PRISON - L'otage était un psychiatre...

  

Une prise d'otage s'est déroulée ce mercredi à la prison de la Santé à Paris. Un détenu, considéré comme dangereux, a pris en otage un psychiatre, le directeur du service médico-psychologue régional (SMPR) de l'établissement. Le forcené s'est rendu, les négociations ont eu lieu dans le calme, sans utilisation de la force.

Arthur Dreyfuss, porte-parole adjoint du ministère de la Justice, a précisé que la prise d'otage avait eu lieu «au sein du quartier d'isolement» de la prison. Le détenu s'appelle Francis Dorffer, 26 ans. Il avait déjà été impliqué dans deux autres prises d'otage dont une dans la prison de Clairvaux, en novembre dernier. Le ministère de la Justice ne confirme pas l'information pour le moment. Le détenu demandait son transfert à Mulhouse. Débutée en fin de matinée, la prise d'otage s'est terminée vers 17h. Michèle Alliot-Marie s'est rendue à la cellule de crise, selon le ministère. Si on ne sait pas où va aller Francis Dorffer, il va être dans tous les cas transféré dans un autre établissement pénitentiaire.

L'avocat du détenu, maître Thomas Hellenbrand, contacté par 20minutes.fr, explique que «Francis Dorffer est quelqu'un qui est seul, à part sa compagne. Il a toujours souhaité être rapproché d'elle. Quand il a l'impression qu'il n'est pas écouté, il commet de tels actes».

Un bout de bois pointu

 

Selon Christophe Vande Walle, représentant syndical F.O. pénitentiaire , présent au moment des faits, la prise d'otage a eu lieu vers 11h30, tout a été bloqué autour de la Santé à midi. «Le détenu n'a pas utilisé d'arme à feu ou d'arme blanche. Il a dû bricoler quelque chose», précise-t-il. En milieu d'après-midi, Régis Grava, secrétaire local Ufap, présent à l'intérieur au moment des faits, a expliqué que le détenu «a caché un bout de bois pointu près de ses parties génitales, qui n'a pas été vu pendant la fouille».

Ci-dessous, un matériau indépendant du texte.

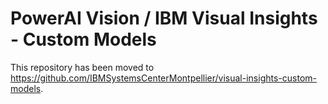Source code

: # PowerAI Vision / IBM Visual Insights - Custom Models

This repository has been moved to https://github.com/IBMSystemsCenterMontpellier/visual-insights-custom-models.
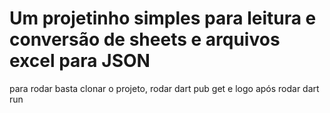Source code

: # Um projetinho simples para leitura e conversão de sheets e arquivos excel para JSON
para rodar basta clonar o projeto, rodar dart pub get e logo após rodar dart run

«Le quartier est bouclé», confiait une jeune femme habitant près de la prison, vers midi. «Il y a beaucoup de policiers, les gens ne peuvent pas passer dans la rue de la Santé». Une journaliste de 20minutes.fr, sur place, précisait qu'un barrage boucle la rue, devant la prison. A l'annonce de la prise d'otage, «il y a eu de l'agitation du côté des autres détenus, qui se sont ensuite calmés», raconte Régis Grava.

Un détenu inscrit au registre des détenus particulièrement surveillés

Selon deux sources syndicales, le détenu serait inscrit au registre des détenus particulièrement surveillés (DPS), un registre qui répertorie les détenus considérés comme présentant des risques pour l'ordre et la sécurité. Moins de 1% des détenus y sont inscrits. Le détenu avait été transféré à la Santé il y a cinq mois et est décrit comme «instable psychologiquement».